It's Way Too Early to Pronounce the Tablet Wars Over
Mobile World Congress ended a few days ago, and while there was plenty of news out of the conference concerning tablet devices running the open source Android mobile OS, there are also plenty of people who have already ceded the tablet market to Apple, based on the enormous early success of the iPad. They argue that Apple has a pre-existing ecosystem of applications and users familiar with iOS, creating huge barriers to entry. The thing is, though, that's what everyone said about the opportunity for Android on smartphones. They said that it arrived too late, and that Apple's iPhone would run away with the whole market. They were wrong, and many people are wrong about the opportunity for new tablets, too.
The iPad has become a cultural phenomenon. Just this weekend I was reading an interview with comedian Chris Rock in Esquire, where he was calling the iPad his "office," and he sounded like he uses it at the exclusion of all other devices except probably a phone. At Mobile World Congress, many iPad competitors were shown, some running the Honeycomb version of Android. PCMag liked some of the Android tablets seen at the conference, but lots of people have ceded the tablet market to Apple.
What you have to remember is that Android itself provides the best example of how rapidly a competitor to the iPad could be taken very seriously. As recently as March of 2009, everyone was questioning why there weren't more smartphones running Android, including us. And what happened before March of 2009? Mobile World Congress did.

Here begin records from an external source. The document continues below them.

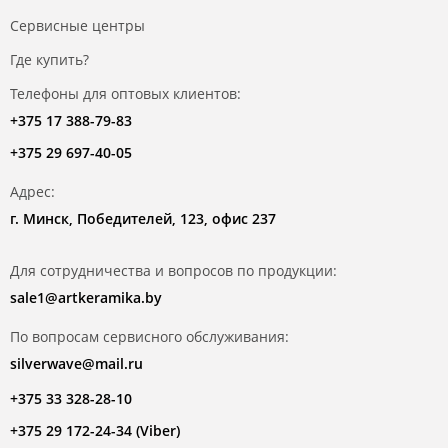
Сервисные центры
Где купить?
Телефоны для оптовых клиентов:
+375 17 388-79-83
+375 29 697-40-05
Адрес:
г. Минск, Победителей, 123, офис 237
Для сотрудничества и вопросов по продукции:
sale1@artkeramika.by
По вопросам сервисного обслуживания:
silverwave@mail.ru
+375 33 328-28-10
+375 29 172-24-34 (Viber)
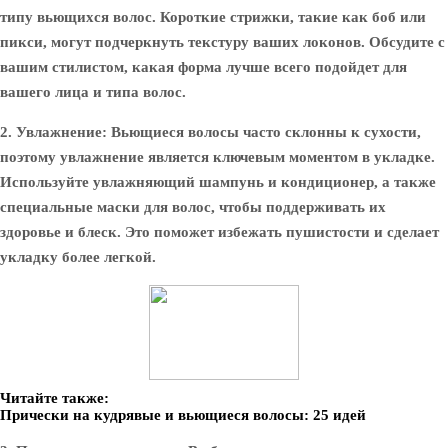
типу вьющихся волос. Короткие стрижки, такие как боб или
пикси, могут подчеркнуть текстуру ваших локонов. Обсудите с
вашим стилистом, какая форма лучше всего подойдет для
вашего лица и типа волос.
2. Увлажнение:
Вьющиеся волосы часто склонны к сухости,
поэтому увлажнение является ключевым моментом в укладке.
Используйте увлажняющий шампунь и кондиционер, а также
специальные маски для волос, чтобы поддерживать их
здоровье и блеск. Это поможет избежать пушистости и сделает
укладку более легкой.
Читайте также:
Прически на кудрявые и вьющиеся волосы: 25 идей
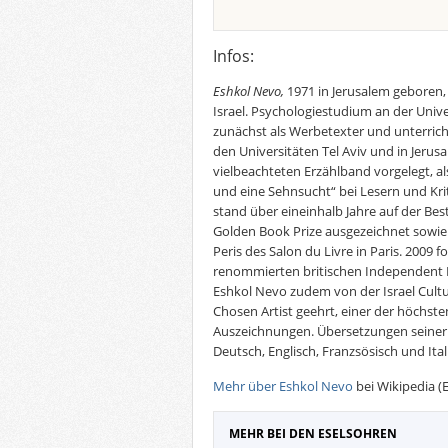
Infos:
Eshkol Nevo,
1971 in Jerusalem geboren,
Israel. Psychologiestudium an der Univer
zunächst als Werbetexter und unterricht
den Universitäten Tel Aviv und in Jerus
vielbeachteten Erzählband vorgelegt, a
und eine Sehnsucht“ bei Lesern und Krit
stand über eineinhalb Jahre auf der Bes
Golden Book Prize ausgezeichnet sowi
Peris des Salon du Livre in Paris. 2009 
renommierten britischen Independent F
Eshkol Nevo zudem von der Israel Cultu
Chosen Artist geehrt, einer der höchsten
Auszeichnungen. Übersetzungen seiner 
Deutsch, Englisch, Franzsösisch und Ital
Mehr über Eshkol Nevo
bei Wikipedia (E
MEHR BEI DEN ESELSOHREN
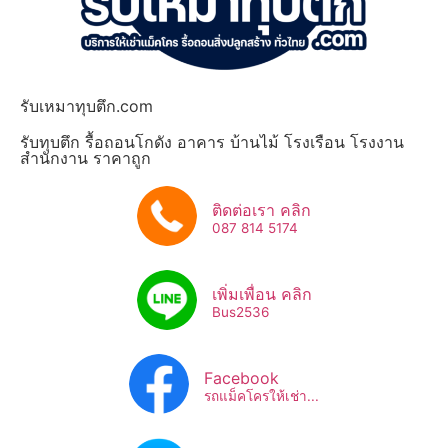
รับเหมาทุบตึก.com
รับทุบตึก รื้อถอนโกดัง อาคาร บ้านไม้ โรงเรือน โรงงาน
สำนักงาน ราคาถูก
ติดต่อเรา คลิก
087 814 5174
เพิ่มเพื่อน คลิก
Bus2536​
Facebook
รถแม็คโครให้เช่า...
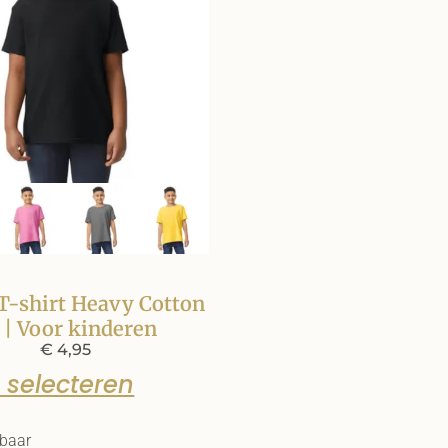
T-shirt Heavy Cotton
 | Voor kinderen
€
4,95
 selecteren
rbaar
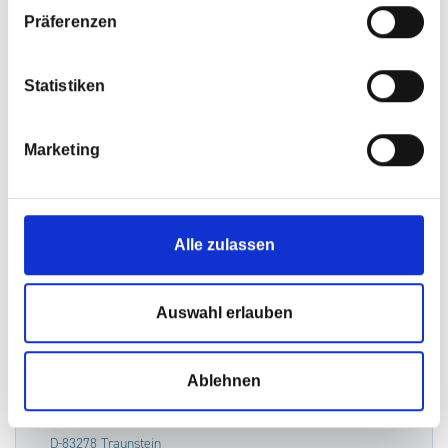
Präferenzen
Im Speck 4
Statistiken
D-83324 Ruhpolding
Tel. +49 (0)8663-542-0
Marketing
Fax +49 (0)8663-542-91
Alle zulassen
Auswahl erlauben
Traunstein
Ablehnen
Vonfichtstr. 1A
D-83278 Traunstein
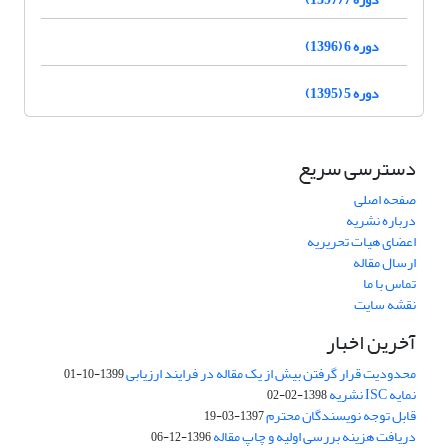
دوره 6 (1396)
دوره 5 (1395)
دسترسی سریع
صفحه اصلی
درباره نشریه
اعضای هیات تحریریه
ارسال مقاله
تماس با ما
نقشه سایت
آخرین اخبار
محدودیت قرار گرفتن بیش از یک مقاله در فرایند ارزیابی
1399-10-01
نمایه ISC نشریه
1398-02-02
قابل توجه نویسندگان محترم
1397-03-19
دریافت هزینه بررسی اولیه و چاپ مقاله
1396-12-06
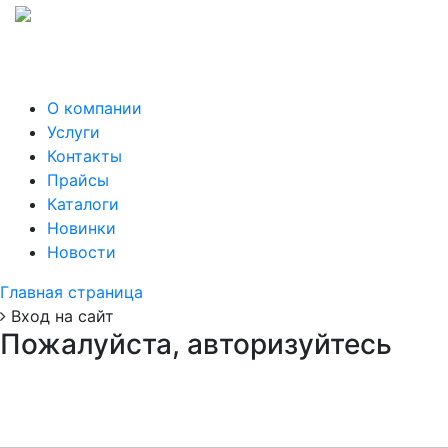
О компании
Услуги
Контакты
Прайсы
Каталоги
Новинки
Новости
Главная страница
Вход на сайт
Пожалуйста, авторизуйтесь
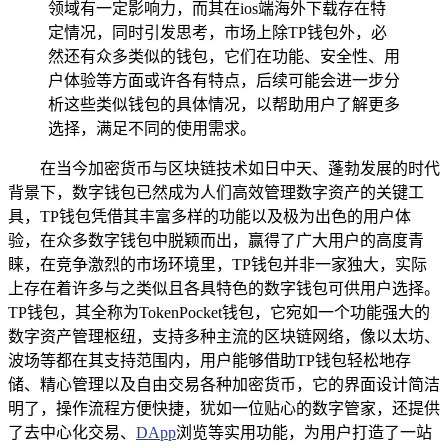
领域有一定影响力，而其在ios端海外下载存在特
定情况，同时引发思考，市场上除TP钱包外，必
然还有众多类似的钱包，它们在功能、安全性、用
户体验等方面或许各有特点，后续可能会进一步分
析这些类似钱包的具体情况，以帮助用户了解更多
选择，满足不同的使用需求。
在当今加密货币与区块链技术如日中天、蓬勃发展的时代
背景下，数字钱包已然成为人们高效管理数字资产的关键工
具，TP钱包凭借其丰富多样的功能以及极为出色的用户体
验，在众多数字钱包中脱颖而出，赢得了广大用户的高度青
睐，在竞争激烈的市场环境里，TP钱包并非一家独大，实际
上存在着许多与之类似且各具特色的数字钱包可供用户选择。
TP钱包，其全称为TokenPocket钱包，它宛如一个功能强大的
数字资产管理枢纽，支持多种主流的区块链网络，像以太坊、
波场等都在其支持范围内，用户能够借助TP钱包轻松地存
储、精心管理以及自由交易各种加密货币，它的界面设计简洁
明了，操作流程方便快捷，犹如一位贴心的数字管家，还提供
了去中心化交易、
DApp
浏览等实用功能，为用户打造了一站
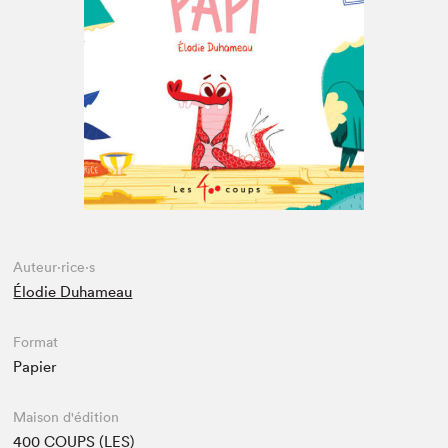
Espace médias
Auteur·rice·s
Élodie Duhameau
Format
Papier
Maison d'édition
400 COUPS (LES)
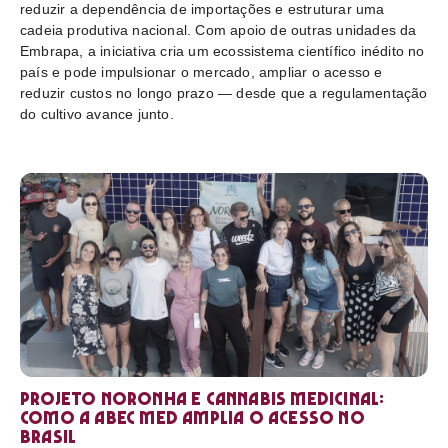
reduzir a dependência de importações e estruturar uma
cadeia produtiva nacional. Com apoio de outras unidades da
Embrapa, a iniciativa cria um ecossistema científico inédito no
país e pode impulsionar o mercado, ampliar o acesso e
reduzir custos no longo prazo — desde que a regulamentação
do cultivo avance junto.
Projeto Noronha e cannabis medicinal:
como a ABEC Med amplia o acesso no
Brasil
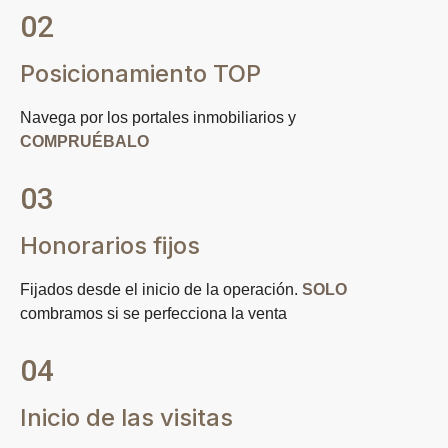
02
Posicionamiento TOP
Navega por los portales inmobiliarios y
COMPRUÉBALO
03
Honorarios fijos
Fijados desde el inicio de la operación.
SOLO
combramos si se perfecciona la venta
04
Inicio de las visitas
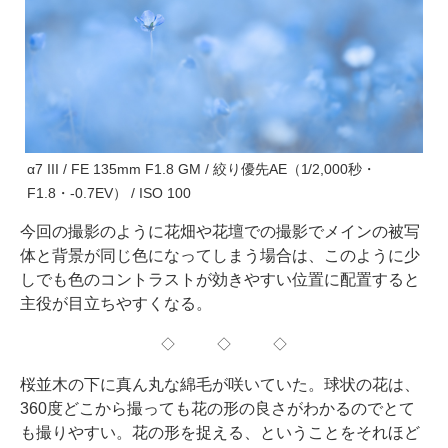
α7 III / FE 135mm F1.8 GM / 絞り優先AE（1/2,000秒・
F1.8・-0.7EV） / ISO 100
今回の撮影のように花畑や花壇での撮影でメインの被写
体と背景が同じ色になってしまう場合は、このように少
しでも色のコントラストが効きやすい位置に配置すると
主役が目立ちやすくなる。
◇ ◇ ◇
桜並木の下に真ん丸な綿毛が咲いていた。球状の花は、
360度どこから撮っても花の形の良さがわかるのでとて
も撮りやすい。花の形を捉える、ということをそれほど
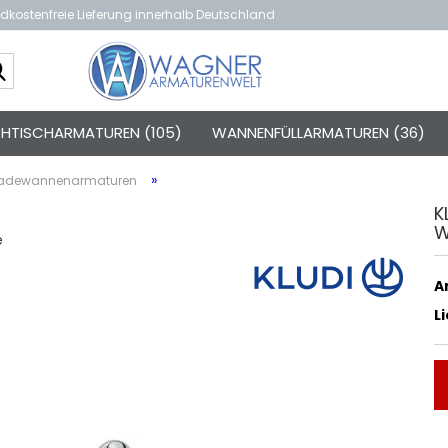
dkostenfreie Lieferung innerhalb Deutschland
Suche...
TISCHARMATUREN (105)
WANNENFÜLLARMATUREN (36)
»
Badewannenarmaturen
K
W
e
Ar
L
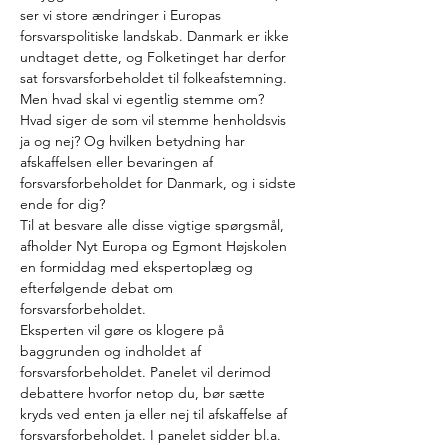
ser vi store ændringer i Europas 
forsvarspolitiske landskab. Danmark er ikke 
undtaget dette, og Folketinget har derfor 
sat forsvarsforbeholdet til folkeafstemning.
Men hvad skal vi egentlig stemme om? 
Hvad siger de som vil stemme henholdsvis 
ja og nej? Og hvilken betydning har 
afskaffelsen eller bevaringen af 
forsvarsforbeholdet for Danmark, og i sidste 
ende for dig?
Til at besvare alle disse vigtige spørgsmål, 
afholder Nyt Europa og Egmont Højskolen 
en formiddag med ekspertoplæg og 
efterfølgende debat om 
forsvarsforbeholdet.
Eksperten vil gøre os klogere på 
baggrunden og indholdet af 
forsvarsforbeholdet. Panelet vil derimod 
debattere hvorfor netop du, bør sætte 
kryds ved enten ja eller nej til afskaffelse af 
forsvarsforbeholdet. I panelet sidder bl.a. 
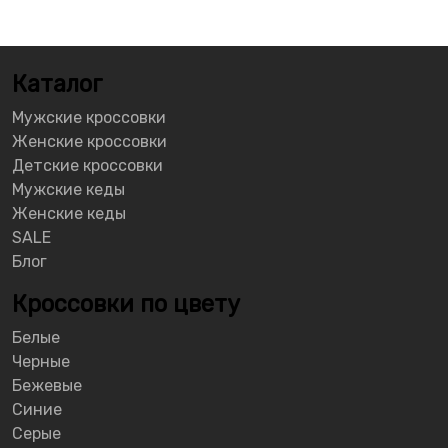
Каталог
Мужские кроссовки
Женские кроссовки
Детские кроссовки
Мужские кеды
Женские кеды
SALE
Блог
Кроссовки по цвету
Белые
Черные
Бежевые
Синие
Серые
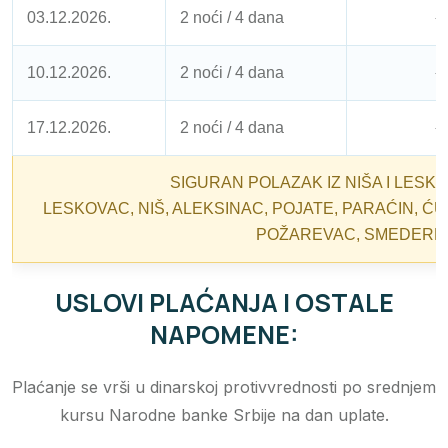
03.12.2026.
2 noći / 4 dana
1
10.12.2026.
2 noći / 4 dana
1
17.12.2026.
2 noći / 4 dana
1
SIGURAN POLAZAK IZ NIŠA I LESKO
LESKOVAC, NIŠ, ALEKSINAC, POJATE, PARAĆIN, ĆU
POŽAREVAC, SMEDEREVO
USLOVI PLAĆANJA I OSTALE
NAPOMENE:
Plaćanje se vrši u dinarskoj protivvrednosti po srednjem
kursu Narodne banke Srbije na dan uplate.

This is the conference where everyone decides what is going to succeed and fail each year on the mobile front, but in 2009, people who saw few Android phones and pronounced Android dead were dead wrong. Android is flourishing.
It will flourish in the tablet market as well, especially as applications mature for Android tablets. It's not hard to find naysayers when it comes to Android tablets, but it's entirely likely that Android will see an upswing on tablets similar to the surprise upswing it saw on smartphones. Just give these tablets time.